# getting a gun license in NYC



## kmn5 (Jul 2, 2009)

Hi all
I'm in NYC, and I'm looking to get a handgun for home protection
I'm over 35 and never been arrested, 
What's the processes to go about getting a license, and how much would it cost?
If a handgun if too hard to get I'm open to a rifle/shotgun (guessing licenses for those should be easier to get)

also how long is a license good for before it needs to be renewed, and is the renewal cost the same as the initial license?

thanks


----------



## kev74 (Mar 22, 2008)

Unless you're a millionaire, celebrity or a retired cop, its near impossible to get a carry permit in NYC. Mayor Bloomberg has been tightening the rules, so its not getting any easier.


----------



## kmn5 (Jul 2, 2009)

kev74 said:


> Unless you're a millionaire, celebrity or a retired cop, its near impossible to get a carry permit in NYC. Mayor Bloomberg has been tightening the rules, so its not getting any easier.


yeah I'm not even dreaming for one of those,
just looking to get a home license


----------



## Marcus99 (Apr 23, 2008)

From what I've read it is exceptionallly difficult.
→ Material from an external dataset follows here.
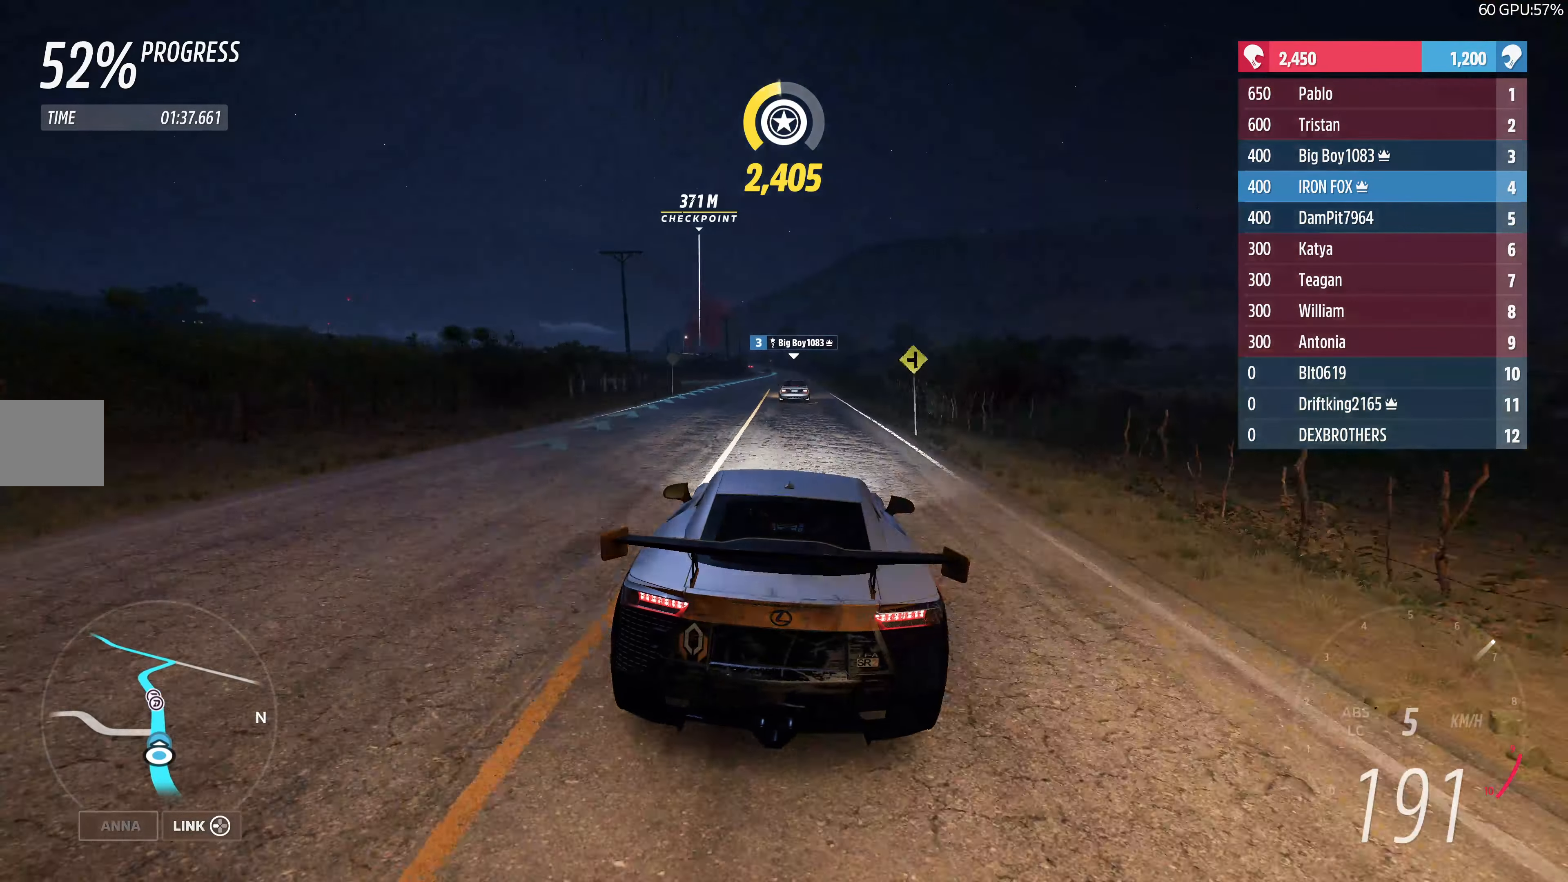
{"buttons": ["R2"], "left_stick": "center", "right_stick": "center", "events": [[133, "left_stick", "center"]]}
Multiple visits down to 1 police plaza, close to a $500 fee and over 6 months of waiting. King bloomberg keeps a tight ship in his kingdom, ccw's are impossible to get unless you know people (of course he doesnt need one because he has armed guards and police escorts). But apply for it and give it your best shot, I would if I still lived in the city. There are multiple stories people have posted on the internet about the process, they shouldn't be too difficult to find.

To find the permit information straight from nyc's finest go to google and type "nypd gun permit" and follow the first link that comes up.


----------



## T. Webb (Aug 28, 2009)

Not that hard at all. Just ask Plaxibo Burris.


----------